*** Opening RECORDS FOR PROCESSING ***
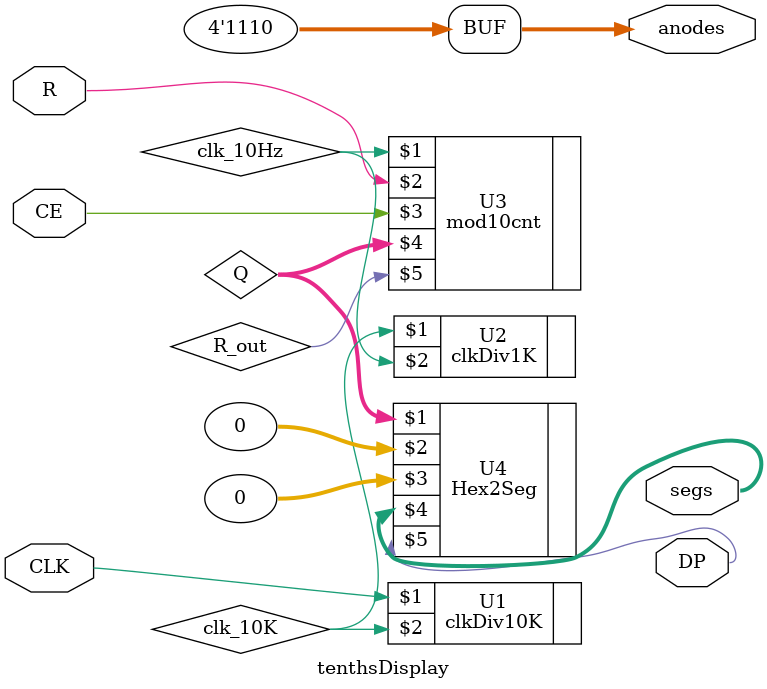
<source format=v>
`timescale 1ns / 1ps
module tenthsDisplay(
    input CLK,
    input R,
    input CE,
    output [6:0] segs,
    output DP,
    output [3:0] anodes
    );

	wire clk_10K, clk_10Hz, R_out;
	wire [3:0] Q;
	
	//Divide the system clock to 10KHz
	clkDiv10K U1(CLK, clk_10K);
	
	// Dividwe the 10KHz clkock to 10Hz
	clkDiv1K U2(clk_10K,clk_10Hz);
	
	// Modulo 10 counter
	mod10cnt U3(clk_10Hz, R, CE, Q, R_out);
	
	//Display output of counter without decimal point
	Hex2Seg U4(Q,0,0,segs,DP);
	
	assign anodes = 4'b1110;

endmodule

</source>
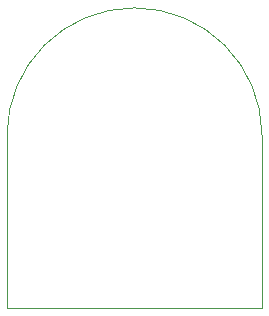
<source format=gbr>
G04 #@! TF.FileFunction,Profile,NP*
%FSLAX46Y46*%
G04 Gerber Fmt 4.6, Leading zero omitted, Abs format (unit mm)*
G04 Created by KiCad (PCBNEW 4.0.2+dfsg1-stable) date ons 15 feb 2017 20:38:44 CET*
%MOMM*%
G01*
G04 APERTURE LIST*
%ADD10C,0.100000*%
G04 APERTURE END LIST*
D10*
X10795000Y25400000D02*
G75*
G03X0Y14605000I0J-10795000D01*
G01*
X21590000Y14605000D02*
G75*
G03X10795000Y25400000I-10795000J0D01*
G01*
X0Y14605000D02*
X0Y0D01*
X21590000Y0D02*
X21590000Y14605000D01*
X0Y0D02*
X21590000Y0D01*
M02*

</source>
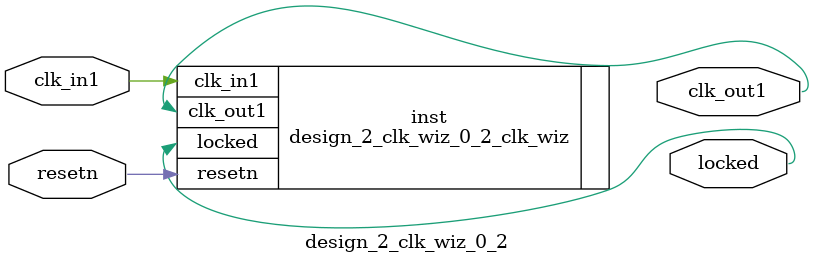
<source format=v>


`timescale 1ps/1ps

(* CORE_GENERATION_INFO = "design_2_clk_wiz_0_2,clk_wiz_v5_4_3_0,{component_name=design_2_clk_wiz_0_2,use_phase_alignment=true,use_min_o_jitter=false,use_max_i_jitter=false,use_dyn_phase_shift=false,use_inclk_switchover=false,use_dyn_reconfig=false,enable_axi=0,feedback_source=FDBK_AUTO,PRIMITIVE=MMCM,num_out_clk=1,clkin1_period=83.333,clkin2_period=10.0,use_power_down=false,use_reset=true,use_locked=true,use_inclk_stopped=false,feedback_type=SINGLE,CLOCK_MGR_TYPE=NA,manual_override=false}" *)

module design_2_clk_wiz_0_2 
 (
  // Clock out ports
  output        clk_out1,
  // Status and control signals
  input         resetn,
  output        locked,
 // Clock in ports
  input         clk_in1
 );

  design_2_clk_wiz_0_2_clk_wiz inst
  (
  // Clock out ports  
  .clk_out1(clk_out1),
  // Status and control signals               
  .resetn(resetn), 
  .locked(locked),
 // Clock in ports
  .clk_in1(clk_in1)
  );

endmodule

</source>
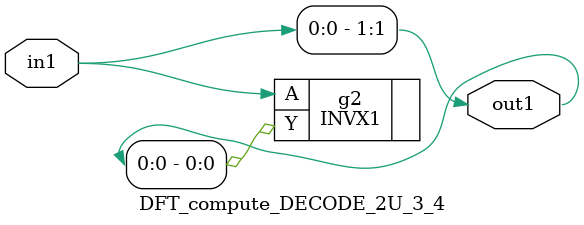
<source format=v>
`timescale 1ps / 1ps


module DFT_compute_DECODE_2U_3_4(in1, out1);
  input in1;
  output [1:0] out1;
  wire in1;
  wire [1:0] out1;
  assign out1[1] = in1;
  INVX1 g2(.A (in1), .Y (out1[0]));
endmodule



</source>
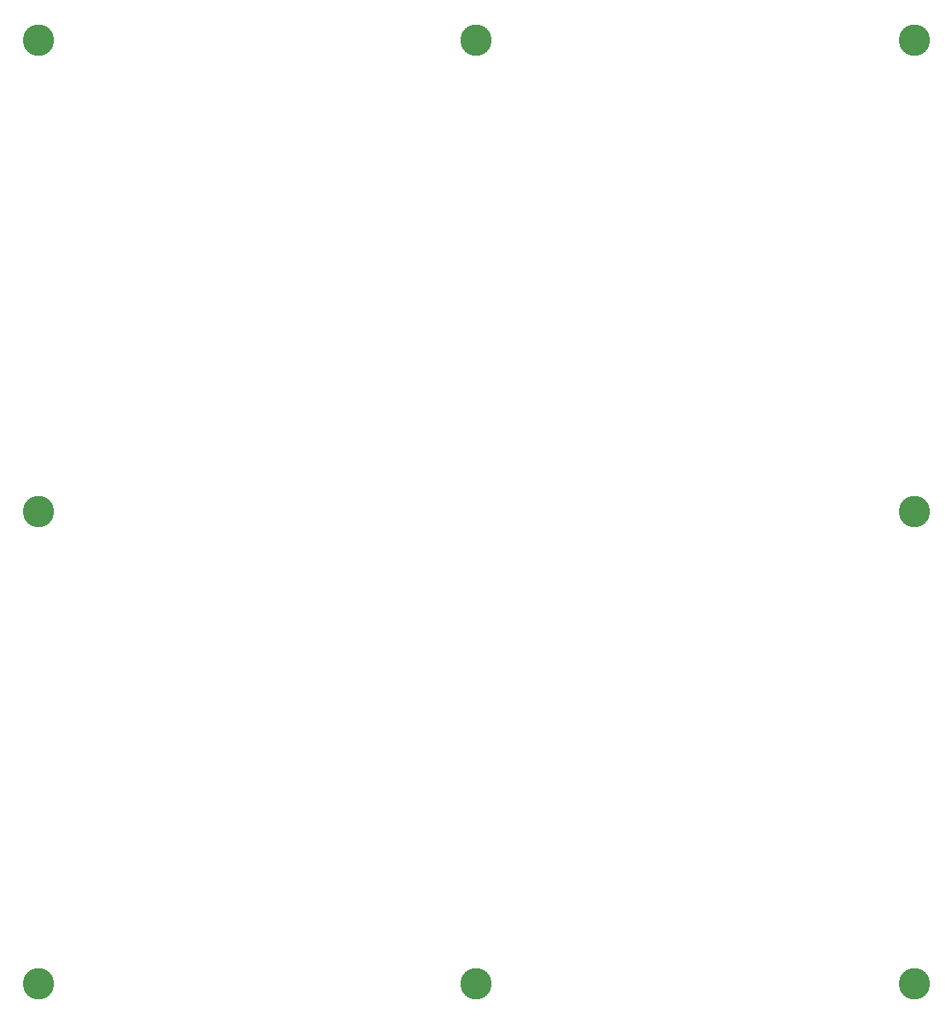
<source format=gbr>
G04 #@! TF.FileFunction,Soldermask,Top*
%FSLAX46Y46*%
G04 Gerber Fmt 4.6, Leading zero omitted, Abs format (unit mm)*
G04 Created by KiCad (PCBNEW 4.0.7) date Friday, July 13, 2018 'AMt' 10:56:13 AM*
%MOMM*%
%LPD*%
G01*
G04 APERTURE LIST*
%ADD10C,0.100000*%
%ADD11C,3.100000*%
G04 APERTURE END LIST*
D10*
D11*
X143390000Y-146720000D03*
X100000000Y-146720000D03*
X56610000Y-146720000D03*
X143390000Y-100000000D03*
X56610000Y-100000000D03*
X143390000Y-53280000D03*
X100000000Y-53280000D03*
X56610000Y-53280000D03*
M02*

</source>
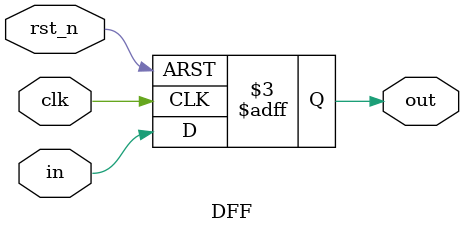
<source format=v>
module Cost(clk, rst_n, Start, Data, Addr, Result, Finish, En);

	parameter memWidth = 10;
	parameter dataWidth = 32;

	input clk, rst_n, Start;
	input [dataWidth-1:0]Data;

	output reg [dataWidth-1:0]Result;
	output reg [memWidth-1:0]Addr;
	output reg Finish, En;

	// d flip-flop
	reg  [dataWidth-1:0] nextRomX, nextSum, nextAmt;
	wire [dataWidth-1:0] romX, sum, prevResult, amt;	// wire
	wire [memWidth-1:0]  prevAddr;	// wire
	wire [2:0] state;	// wire
	reg  [2:0] nextState;
	DFF #(3) 		status(clk, rst_n, nextState, 		 state);
	DFF #(dataWidth)    r0(clk, rst_n,  nextRomX, 		  romX);
	DFF #(dataWidth)   Acc(clk, rst_n,    Result,	prevResult);
	DFF #(memWidth) memRAM(clk, rst_n,		Addr, 	  prevAddr);
	DFF #(dataWidth)  temp(clk, rst_n,   nextSum, 		   sum);
	DFF #(dataWidth)  left(clk, rst_n,   nextAmt, 		   amt);

	// states
	parameter IDLE = 3'b000;
	parameter X_0  = 3'b001;
	parameter SUB  = 3'b010;
	parameter SQR  = 3'b011;
	parameter ADD  = 3'b100;
	parameter SHFT = 3'b101;

	// ALU
	wire [dataWidth-1:0] Y;
	reg  [dataWidth-1:0] A, B;
	reg  [3:0] FS;
	wire Cin, N, C, V, Z;
	always@(*)begin
		case(state)
			SUB:begin
				A  = romX ;
				B  = Data ;
				FS = 4'b0110 ;
				end
			SQR:begin
				A  = sum ;
				B  = sum ;
				FS = 4'b1000 ;
				end
			ADD:begin
				A  = sum ;
				B  = prevResult ;
				FS = 4'b0100 ;
				end
			//SHFT:
			default:begin
				A  = prevResult;
				FS = 4'b0011;
				end
		endcase
	end
	ALU AddMul(A, B, Cin, FS, Y, N, C, V, Z);

	// finite state machine
	always@(posedge clk)begin
		case(state)
			IDLE:begin
				En = 1;
				Finish = 0;
				Result = 0;
				nextSum = 0;
				nextRomX = 0;
				if (Start)begin
					nextAmt = Data;
					Addr = 0;
					nextState = X_0;
				end else begin
					nextAmt = 0;
					Addr = 10'd1023;
					nextState = IDLE;
					end
				end
			X_0:begin
				En = 1;
				Finish = 0;
				nextSum = sum;
				Result = prevResult;
				nextRomX = Data;
				Addr = prevAddr + 1;	// ask for next Y
				nextAmt = amt - 1;
				nextState = SUB;
				end
			SUB:begin
				En = 1;
				Finish = 0;
				nextAmt = amt;
				Addr = prevAddr;
				Result = prevResult;
				nextRomX = romX;
				nextSum = Y;	// ALU
				nextState = SQR;
				end
			SQR:begin
				En = 1;
				nextRomX = Data;
				nextAmt = amt - 1;	// ask for next X
				Addr = prevAddr + 1 ;
				nextSum = Y;
				nextState = ADD;
				end
			ADD:begin
				En = 1;
				Finish = 0;
				nextSum = sum;
				if (amt == 0)begin
					nextRomX = romX;
					Addr = prevAddr;
					nextAmt = amt;
					nextState = SHFT;
				end else begin
					nextRomX = Data;
					Addr = prevAddr + 1 ;
					nextAmt = amt - 1;
					nextState = SUB;
				end
				Result = Y;
				end
			SHFT:begin
				En = 0;
				Finish = 1;
				nextState = 3'b111;
				nextAmt = amt;
				Addr = prevAddr;
				nextSum = sum;
				nextRomX = romX;
				Result = Y;
				end
		endcase
	end
	
endmodule

module DFF(clk, rst_n, in, out);
	parameter n = 1;
	input clk, rst_n;
	input [n-1:0] in ;
	output reg [n-1:0] out ;
	
	always @(negedge clk or negedge rst_n)begin
		if (!rst_n) out = 0 ;
		else		out = in;
	end
endmodule
</source>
*** Closing RECORDS FOR PROCESSING ***
**THE PROBLEM:**
Only lines containing the word "date" should appear in the answer, and every such line from the records above must be there.

**OUTPUT:**
G04 Created by KiCad (PCBNEW 4.0.2+dfsg1-stable) date ons 15 feb 2017 20:38:44 CET*
G04 Created by KiCad (PCBNEW 4.0.7) date Friday, July 13, 2018 'AMt' 10:56:13 AM*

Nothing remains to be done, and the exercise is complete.